Partial validity and injunctions in third states: Kodak v Fujifilm

In Kodak v Fujifilm, UPC_CFI_365/2023, 18 July 2025, an infringement action was brought against three German entities at the Mannheim Local Division of the UPC. Jurisdiction was established on the basis of the domicile of the defendant (Article 4(1) BR). The action was in respect of acts performed in Germany and the UK. The court applied BSH Hausgeräte v Electrolux and held that the UPC has jurisdiction to decide upon the infringement in the UK, and to consider the validity of the UK part of the European patent on an inter partes basis.
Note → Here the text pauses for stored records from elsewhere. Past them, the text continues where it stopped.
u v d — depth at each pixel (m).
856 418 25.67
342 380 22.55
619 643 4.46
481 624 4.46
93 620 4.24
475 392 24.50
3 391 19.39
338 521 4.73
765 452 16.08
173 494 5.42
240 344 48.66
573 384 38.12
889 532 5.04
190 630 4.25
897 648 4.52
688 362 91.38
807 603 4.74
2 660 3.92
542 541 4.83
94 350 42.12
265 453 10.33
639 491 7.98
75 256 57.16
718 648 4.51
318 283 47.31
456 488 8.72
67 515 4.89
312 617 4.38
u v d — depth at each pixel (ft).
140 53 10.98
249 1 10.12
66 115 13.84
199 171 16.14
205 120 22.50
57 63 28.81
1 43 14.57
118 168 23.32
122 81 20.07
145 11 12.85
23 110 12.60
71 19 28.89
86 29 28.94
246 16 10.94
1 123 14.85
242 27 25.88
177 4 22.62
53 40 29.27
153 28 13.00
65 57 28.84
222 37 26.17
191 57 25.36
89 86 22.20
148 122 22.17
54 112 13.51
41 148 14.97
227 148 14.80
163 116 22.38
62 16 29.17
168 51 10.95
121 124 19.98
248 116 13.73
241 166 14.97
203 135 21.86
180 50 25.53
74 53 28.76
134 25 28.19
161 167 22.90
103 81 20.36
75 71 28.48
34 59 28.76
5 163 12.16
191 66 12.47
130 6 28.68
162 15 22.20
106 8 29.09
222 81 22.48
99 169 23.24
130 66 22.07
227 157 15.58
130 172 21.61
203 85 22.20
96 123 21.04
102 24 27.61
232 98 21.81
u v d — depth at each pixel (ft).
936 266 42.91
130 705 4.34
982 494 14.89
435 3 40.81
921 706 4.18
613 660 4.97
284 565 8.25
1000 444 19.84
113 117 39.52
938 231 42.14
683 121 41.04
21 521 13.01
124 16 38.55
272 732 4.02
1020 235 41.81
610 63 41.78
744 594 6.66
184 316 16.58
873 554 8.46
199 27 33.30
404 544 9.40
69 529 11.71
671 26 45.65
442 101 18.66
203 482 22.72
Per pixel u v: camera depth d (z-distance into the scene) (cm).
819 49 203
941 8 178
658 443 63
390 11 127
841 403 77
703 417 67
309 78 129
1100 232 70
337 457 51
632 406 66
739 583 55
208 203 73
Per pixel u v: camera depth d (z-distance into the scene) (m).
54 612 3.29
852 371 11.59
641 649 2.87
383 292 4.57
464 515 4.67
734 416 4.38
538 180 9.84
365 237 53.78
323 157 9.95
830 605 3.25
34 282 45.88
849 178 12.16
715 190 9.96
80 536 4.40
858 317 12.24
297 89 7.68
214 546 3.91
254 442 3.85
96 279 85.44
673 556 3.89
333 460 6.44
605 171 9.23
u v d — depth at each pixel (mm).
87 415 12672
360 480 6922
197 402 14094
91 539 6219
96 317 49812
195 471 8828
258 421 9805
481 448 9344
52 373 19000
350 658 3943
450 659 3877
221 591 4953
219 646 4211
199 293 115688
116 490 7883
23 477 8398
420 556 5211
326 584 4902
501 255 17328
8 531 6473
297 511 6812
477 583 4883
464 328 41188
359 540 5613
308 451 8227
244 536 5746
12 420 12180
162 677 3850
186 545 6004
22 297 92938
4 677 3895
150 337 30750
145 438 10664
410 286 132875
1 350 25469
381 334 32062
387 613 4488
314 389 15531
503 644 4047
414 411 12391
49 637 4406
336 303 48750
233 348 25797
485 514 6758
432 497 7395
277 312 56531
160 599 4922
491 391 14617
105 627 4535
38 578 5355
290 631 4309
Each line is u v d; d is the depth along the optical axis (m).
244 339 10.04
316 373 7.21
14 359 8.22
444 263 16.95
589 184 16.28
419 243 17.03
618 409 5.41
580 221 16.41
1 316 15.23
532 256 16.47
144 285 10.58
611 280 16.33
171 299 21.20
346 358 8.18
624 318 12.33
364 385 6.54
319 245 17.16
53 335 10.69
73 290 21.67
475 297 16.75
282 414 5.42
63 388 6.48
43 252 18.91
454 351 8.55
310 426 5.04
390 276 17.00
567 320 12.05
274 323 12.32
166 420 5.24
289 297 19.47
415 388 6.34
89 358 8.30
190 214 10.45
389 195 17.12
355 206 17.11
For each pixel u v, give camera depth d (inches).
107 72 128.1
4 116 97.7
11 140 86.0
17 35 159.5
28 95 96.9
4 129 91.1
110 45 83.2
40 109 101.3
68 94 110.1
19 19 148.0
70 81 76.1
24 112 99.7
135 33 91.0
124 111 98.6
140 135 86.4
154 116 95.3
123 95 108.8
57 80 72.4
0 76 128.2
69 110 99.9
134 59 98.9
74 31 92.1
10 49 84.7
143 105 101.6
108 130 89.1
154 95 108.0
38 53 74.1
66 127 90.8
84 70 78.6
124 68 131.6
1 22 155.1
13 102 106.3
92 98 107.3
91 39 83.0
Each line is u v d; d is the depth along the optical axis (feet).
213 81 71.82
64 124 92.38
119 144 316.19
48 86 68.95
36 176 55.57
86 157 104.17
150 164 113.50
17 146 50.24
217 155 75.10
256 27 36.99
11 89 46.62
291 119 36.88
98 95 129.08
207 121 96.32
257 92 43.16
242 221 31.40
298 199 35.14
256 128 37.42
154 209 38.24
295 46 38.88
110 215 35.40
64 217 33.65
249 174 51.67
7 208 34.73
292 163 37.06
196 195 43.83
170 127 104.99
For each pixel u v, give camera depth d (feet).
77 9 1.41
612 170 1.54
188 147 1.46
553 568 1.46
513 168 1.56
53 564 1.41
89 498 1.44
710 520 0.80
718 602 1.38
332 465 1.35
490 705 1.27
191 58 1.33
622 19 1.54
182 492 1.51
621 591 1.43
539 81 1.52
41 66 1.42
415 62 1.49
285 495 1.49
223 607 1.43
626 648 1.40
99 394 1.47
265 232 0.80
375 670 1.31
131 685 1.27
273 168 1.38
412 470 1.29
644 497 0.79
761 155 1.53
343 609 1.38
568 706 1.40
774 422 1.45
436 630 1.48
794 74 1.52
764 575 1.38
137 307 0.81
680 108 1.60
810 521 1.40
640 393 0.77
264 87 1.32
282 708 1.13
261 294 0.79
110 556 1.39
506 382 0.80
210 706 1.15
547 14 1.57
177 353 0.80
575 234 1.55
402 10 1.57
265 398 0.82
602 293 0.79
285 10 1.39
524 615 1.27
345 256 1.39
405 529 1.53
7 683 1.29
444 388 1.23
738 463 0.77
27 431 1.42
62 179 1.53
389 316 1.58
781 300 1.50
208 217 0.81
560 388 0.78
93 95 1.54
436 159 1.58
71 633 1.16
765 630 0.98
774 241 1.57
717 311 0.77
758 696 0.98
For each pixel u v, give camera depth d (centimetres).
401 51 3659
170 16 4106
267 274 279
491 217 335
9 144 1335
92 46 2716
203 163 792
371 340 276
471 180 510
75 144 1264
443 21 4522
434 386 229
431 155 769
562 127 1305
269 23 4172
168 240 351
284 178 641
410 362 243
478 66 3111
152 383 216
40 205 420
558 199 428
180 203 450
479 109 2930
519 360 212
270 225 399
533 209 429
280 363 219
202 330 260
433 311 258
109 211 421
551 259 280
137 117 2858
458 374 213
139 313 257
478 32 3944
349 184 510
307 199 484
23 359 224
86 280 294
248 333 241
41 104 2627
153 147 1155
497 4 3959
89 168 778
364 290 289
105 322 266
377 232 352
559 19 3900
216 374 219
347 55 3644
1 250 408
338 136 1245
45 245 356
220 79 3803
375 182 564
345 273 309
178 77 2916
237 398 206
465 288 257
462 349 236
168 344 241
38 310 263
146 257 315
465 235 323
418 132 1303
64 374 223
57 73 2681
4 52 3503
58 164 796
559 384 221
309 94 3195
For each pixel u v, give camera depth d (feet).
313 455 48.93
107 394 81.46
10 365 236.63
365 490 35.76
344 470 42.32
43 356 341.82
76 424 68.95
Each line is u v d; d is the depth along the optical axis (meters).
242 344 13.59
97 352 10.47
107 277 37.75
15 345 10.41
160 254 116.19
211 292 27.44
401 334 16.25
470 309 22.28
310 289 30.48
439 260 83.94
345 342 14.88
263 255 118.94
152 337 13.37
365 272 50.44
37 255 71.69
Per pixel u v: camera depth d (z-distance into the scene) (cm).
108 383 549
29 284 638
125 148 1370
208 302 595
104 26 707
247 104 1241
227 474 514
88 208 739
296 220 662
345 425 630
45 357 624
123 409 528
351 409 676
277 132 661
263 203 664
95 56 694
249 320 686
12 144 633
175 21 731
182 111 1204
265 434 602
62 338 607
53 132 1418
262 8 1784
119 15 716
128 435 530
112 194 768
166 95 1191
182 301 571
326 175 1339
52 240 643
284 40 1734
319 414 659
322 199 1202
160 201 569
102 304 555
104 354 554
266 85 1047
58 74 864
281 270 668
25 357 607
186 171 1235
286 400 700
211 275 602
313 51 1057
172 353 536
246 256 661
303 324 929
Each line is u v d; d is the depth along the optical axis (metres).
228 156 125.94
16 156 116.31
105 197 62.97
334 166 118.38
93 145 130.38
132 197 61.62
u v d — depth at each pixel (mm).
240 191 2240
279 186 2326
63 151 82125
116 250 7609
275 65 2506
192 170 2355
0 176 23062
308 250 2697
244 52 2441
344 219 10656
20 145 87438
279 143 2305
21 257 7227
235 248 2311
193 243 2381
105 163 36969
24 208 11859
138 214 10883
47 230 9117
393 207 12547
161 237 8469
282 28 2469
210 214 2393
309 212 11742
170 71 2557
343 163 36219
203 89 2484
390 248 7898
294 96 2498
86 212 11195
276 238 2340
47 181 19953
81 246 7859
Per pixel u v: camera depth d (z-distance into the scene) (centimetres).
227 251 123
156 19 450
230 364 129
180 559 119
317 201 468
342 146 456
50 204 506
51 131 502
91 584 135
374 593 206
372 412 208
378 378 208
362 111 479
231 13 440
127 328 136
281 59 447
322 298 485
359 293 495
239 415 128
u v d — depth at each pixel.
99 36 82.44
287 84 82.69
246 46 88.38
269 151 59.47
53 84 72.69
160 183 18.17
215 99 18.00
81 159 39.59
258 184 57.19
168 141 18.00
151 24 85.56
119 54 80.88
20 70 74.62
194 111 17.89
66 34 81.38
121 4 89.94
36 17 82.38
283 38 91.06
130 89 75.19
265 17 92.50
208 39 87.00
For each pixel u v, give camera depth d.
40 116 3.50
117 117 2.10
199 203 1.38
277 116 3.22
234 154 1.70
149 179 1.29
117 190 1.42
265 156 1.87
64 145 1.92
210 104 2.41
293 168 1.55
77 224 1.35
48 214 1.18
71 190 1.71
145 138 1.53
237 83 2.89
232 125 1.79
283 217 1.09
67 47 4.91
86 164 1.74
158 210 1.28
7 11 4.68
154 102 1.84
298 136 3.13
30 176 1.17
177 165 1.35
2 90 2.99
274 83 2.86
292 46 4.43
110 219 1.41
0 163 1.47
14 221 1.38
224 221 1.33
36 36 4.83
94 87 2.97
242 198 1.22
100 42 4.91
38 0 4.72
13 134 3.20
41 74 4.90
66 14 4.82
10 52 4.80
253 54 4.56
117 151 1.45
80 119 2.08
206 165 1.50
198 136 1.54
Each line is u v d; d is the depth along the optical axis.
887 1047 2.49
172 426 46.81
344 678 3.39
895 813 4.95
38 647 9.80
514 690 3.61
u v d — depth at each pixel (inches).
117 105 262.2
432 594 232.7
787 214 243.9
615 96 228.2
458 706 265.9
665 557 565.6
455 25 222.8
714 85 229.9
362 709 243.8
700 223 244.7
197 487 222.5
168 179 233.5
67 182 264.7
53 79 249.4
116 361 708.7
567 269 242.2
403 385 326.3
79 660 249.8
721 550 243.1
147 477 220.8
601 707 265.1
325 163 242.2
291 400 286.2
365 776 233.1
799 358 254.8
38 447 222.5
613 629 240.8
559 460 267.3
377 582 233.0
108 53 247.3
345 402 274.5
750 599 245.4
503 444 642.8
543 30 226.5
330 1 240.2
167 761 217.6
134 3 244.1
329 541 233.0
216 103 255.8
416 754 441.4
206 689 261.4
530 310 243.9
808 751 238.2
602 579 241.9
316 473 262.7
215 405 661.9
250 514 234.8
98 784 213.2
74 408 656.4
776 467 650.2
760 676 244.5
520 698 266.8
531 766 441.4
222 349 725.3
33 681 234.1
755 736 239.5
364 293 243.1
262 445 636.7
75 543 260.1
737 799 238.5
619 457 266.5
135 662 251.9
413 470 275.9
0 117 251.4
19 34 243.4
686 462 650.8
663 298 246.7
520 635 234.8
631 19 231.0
During the proceedings, the patentee requested (as its main request) an amendment to claim 1, and the amended claim was found to be valid and infringed. The German patent register was updated to reflect this amendment. However, for the UK part of the patent, the court stated that the amendment only had inter partes effect, and the amended claim was held to be valid inter partes. Thus, the patent on the UK register remained unchanged. The court went on to grant a UK injunction without requiring any limitation of the UK part of the patent. This outcome should be compared to that in Mul-T-Lock v IMC Creations discussed above.

One can see that a curious situation arises here, where the patent in respect of which the UK injunction has been issued (i.e. the patent as amended during the proceedings) is different to the patent that is actually in force in the UK. This leads to some questions. For example, could Kodak bring proceedings in respect of the patent against a different party at the UPC or at the UK courts, and amend the patent in a different way (e.g. in order to cover a different infringement) during those proceedings?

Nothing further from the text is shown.